REQUEST 1
Duplicate the part of the confusion matrix section starting at "Whereas most confusion" and ending at "the setup easier.".
REQUEST 2
Answer these questions from the confusion matrix section:
(a) How many families holding season passes does the Lobster Land model examine?
(b) How many empty boxes does the blank confusion matrix have?
(c) Besides the usual 2×2 format, what does the section advocate including?

PAGE EXCERPT
•••

7.1 Building a Confusion Matrix

The tool that we will use to assess classification model performance is known as a confusion matrix.

We can build a confusion matrix in Python, but for now, let’s start with a manual version that we can create without any need for software.

Let’s use a hypothetical example here to see how we can set this up.

Suppose that Lobster Land builds a model that aims to predict season pass renewal. The model examines 750 families who currently hold season passes, and classifies each one as either “renew” or “non-renew.”

Before filling in any of the data, we can set up a blank confusion matrix with nine empty boxes, as follows:

	actual renew	actual non-renew	TOTAL
predict renew
predict non-renew
TOTAL

Whereas most confusion matrices are built with a 2×2 format, we advocate the inclusion of a Total row, as well as a Total column. The values in the confusion matrix can be summed across the columns, or down the rows, to arrive at the “total” values – and knowing this can sometimes make the setup easier.

•••

DATASET EXTRACT
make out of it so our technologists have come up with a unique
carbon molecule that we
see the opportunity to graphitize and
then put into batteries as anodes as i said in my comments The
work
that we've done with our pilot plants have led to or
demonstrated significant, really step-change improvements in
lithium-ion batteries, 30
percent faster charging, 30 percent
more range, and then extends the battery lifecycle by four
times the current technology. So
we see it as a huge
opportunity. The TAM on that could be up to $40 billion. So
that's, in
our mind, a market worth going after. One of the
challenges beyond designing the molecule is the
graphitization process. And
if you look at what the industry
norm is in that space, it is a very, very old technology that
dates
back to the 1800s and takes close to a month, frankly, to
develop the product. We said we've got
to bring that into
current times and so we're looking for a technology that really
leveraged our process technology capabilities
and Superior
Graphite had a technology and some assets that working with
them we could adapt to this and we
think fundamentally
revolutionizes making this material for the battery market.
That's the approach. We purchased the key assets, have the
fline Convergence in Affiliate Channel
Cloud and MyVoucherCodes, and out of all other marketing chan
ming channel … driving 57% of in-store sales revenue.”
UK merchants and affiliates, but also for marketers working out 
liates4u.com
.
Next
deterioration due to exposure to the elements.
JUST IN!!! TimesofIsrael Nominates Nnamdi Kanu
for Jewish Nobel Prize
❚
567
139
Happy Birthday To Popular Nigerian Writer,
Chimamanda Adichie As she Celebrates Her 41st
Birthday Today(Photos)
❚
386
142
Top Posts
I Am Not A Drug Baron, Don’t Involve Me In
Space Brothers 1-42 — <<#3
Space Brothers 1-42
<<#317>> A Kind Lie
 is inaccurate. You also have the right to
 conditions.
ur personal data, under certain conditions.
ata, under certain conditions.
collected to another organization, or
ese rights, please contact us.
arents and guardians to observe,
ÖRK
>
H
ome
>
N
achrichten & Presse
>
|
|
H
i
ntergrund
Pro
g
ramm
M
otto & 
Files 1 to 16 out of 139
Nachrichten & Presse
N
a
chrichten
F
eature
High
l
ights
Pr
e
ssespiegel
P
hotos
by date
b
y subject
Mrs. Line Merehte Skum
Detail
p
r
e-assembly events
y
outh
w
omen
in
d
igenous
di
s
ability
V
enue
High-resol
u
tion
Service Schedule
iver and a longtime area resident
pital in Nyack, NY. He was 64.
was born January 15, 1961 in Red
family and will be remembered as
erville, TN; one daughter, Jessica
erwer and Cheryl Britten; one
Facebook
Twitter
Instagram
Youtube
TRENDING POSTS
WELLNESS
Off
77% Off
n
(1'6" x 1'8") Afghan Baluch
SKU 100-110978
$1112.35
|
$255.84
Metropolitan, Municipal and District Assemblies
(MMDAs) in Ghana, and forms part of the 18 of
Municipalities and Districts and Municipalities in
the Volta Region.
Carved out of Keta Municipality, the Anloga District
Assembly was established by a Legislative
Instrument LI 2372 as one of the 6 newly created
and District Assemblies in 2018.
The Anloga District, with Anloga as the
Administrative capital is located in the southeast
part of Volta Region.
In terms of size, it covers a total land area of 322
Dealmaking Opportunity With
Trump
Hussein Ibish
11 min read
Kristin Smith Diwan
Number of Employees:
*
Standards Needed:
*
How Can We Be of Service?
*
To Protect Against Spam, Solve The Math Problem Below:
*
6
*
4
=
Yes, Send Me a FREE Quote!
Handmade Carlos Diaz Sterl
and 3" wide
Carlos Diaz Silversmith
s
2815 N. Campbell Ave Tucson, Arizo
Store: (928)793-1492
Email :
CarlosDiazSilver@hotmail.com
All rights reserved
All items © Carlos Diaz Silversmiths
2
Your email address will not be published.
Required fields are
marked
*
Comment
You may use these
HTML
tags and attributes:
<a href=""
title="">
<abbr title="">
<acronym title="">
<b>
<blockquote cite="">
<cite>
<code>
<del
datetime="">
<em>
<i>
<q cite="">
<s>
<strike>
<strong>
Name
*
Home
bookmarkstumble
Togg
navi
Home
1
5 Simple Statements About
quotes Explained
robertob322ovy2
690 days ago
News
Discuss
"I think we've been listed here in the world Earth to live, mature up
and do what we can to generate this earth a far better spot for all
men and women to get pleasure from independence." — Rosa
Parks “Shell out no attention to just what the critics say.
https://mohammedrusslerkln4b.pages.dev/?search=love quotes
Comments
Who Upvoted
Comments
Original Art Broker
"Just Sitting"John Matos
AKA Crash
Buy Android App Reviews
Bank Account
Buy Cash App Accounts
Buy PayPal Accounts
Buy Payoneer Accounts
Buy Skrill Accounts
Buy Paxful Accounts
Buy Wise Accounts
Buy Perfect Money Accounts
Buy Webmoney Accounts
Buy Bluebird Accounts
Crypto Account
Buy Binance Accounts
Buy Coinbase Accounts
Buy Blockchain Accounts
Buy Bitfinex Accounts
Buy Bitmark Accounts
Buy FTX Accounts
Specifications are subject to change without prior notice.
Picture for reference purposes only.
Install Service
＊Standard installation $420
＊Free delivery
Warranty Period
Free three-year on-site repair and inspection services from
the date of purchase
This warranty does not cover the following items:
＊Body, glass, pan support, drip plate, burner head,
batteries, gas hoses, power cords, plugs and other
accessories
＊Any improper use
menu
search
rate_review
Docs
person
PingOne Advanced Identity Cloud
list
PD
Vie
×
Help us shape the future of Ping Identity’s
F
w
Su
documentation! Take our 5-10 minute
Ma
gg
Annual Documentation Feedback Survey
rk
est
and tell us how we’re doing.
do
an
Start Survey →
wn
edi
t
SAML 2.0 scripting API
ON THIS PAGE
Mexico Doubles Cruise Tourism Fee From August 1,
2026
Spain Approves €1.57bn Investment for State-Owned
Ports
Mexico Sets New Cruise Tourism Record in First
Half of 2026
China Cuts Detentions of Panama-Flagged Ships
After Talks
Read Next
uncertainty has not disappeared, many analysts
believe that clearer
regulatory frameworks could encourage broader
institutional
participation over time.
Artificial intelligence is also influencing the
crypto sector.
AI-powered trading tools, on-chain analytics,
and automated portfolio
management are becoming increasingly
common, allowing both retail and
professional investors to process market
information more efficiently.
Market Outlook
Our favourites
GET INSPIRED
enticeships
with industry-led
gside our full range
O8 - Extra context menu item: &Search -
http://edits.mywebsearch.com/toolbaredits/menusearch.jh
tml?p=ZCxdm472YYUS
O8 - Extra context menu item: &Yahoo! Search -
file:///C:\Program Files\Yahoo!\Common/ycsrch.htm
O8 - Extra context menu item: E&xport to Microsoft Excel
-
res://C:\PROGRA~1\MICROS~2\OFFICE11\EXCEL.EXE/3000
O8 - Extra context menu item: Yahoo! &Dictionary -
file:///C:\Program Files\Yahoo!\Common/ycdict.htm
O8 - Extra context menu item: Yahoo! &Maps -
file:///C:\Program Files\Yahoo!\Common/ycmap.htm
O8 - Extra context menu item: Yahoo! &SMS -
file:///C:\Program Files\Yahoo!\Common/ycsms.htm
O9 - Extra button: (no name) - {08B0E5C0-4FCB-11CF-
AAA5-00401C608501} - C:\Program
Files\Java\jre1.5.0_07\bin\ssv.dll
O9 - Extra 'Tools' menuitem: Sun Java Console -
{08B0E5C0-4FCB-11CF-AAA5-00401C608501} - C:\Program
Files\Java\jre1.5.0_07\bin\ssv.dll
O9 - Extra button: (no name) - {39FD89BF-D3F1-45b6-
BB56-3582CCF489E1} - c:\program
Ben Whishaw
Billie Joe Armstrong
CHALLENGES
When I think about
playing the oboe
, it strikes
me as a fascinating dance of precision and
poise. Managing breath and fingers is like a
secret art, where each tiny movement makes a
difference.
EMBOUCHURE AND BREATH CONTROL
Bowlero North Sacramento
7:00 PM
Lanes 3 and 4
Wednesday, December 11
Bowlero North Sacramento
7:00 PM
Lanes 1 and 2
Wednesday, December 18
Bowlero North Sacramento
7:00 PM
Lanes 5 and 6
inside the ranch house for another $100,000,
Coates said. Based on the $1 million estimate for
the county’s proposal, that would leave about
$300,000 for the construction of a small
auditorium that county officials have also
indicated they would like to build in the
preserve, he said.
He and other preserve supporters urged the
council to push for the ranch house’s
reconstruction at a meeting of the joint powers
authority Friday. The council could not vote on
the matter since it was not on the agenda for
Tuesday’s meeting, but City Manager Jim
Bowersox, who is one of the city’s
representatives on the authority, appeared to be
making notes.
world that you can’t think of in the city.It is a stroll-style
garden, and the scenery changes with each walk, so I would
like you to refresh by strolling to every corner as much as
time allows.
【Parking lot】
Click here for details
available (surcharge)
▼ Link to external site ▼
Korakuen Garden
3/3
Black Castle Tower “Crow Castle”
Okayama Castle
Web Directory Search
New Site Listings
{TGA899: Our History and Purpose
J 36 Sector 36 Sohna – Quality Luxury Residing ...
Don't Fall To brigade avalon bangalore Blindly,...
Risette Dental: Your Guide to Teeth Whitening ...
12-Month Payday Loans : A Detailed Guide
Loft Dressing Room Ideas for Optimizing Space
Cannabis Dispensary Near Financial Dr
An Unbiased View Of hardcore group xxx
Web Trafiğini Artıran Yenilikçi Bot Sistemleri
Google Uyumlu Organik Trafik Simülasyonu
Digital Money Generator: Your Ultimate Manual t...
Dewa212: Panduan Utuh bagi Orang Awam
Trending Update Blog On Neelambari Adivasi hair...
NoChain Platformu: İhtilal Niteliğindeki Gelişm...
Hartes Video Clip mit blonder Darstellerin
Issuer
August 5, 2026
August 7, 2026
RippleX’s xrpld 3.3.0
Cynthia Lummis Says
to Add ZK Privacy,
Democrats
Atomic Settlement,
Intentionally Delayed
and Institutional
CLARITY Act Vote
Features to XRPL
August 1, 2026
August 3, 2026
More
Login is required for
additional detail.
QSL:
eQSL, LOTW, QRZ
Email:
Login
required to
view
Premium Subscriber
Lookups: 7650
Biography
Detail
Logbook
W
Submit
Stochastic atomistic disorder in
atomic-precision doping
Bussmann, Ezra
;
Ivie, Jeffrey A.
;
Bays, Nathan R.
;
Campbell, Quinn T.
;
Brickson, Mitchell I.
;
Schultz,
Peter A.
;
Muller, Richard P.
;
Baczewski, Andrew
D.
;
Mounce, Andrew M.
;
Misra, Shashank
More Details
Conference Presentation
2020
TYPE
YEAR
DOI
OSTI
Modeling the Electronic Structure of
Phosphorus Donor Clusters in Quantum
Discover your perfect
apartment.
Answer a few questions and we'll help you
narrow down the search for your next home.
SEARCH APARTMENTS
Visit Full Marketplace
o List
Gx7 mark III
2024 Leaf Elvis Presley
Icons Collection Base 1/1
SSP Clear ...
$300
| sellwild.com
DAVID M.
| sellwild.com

•••

TASK ANSWER 1
Whereas most confusion matrices are built with a 2×2 format, we advocate the inclusion of a Total row, as well as a Total column. The values in the confusion matrix can be summed across the columns, or down the rows, to arrive at the “total” values – and knowing this can sometimes make the setup easier.

TASK ANSWER 2
(a) 750 families.
(b) Nine empty boxes.
(c) A Total row and a Total column.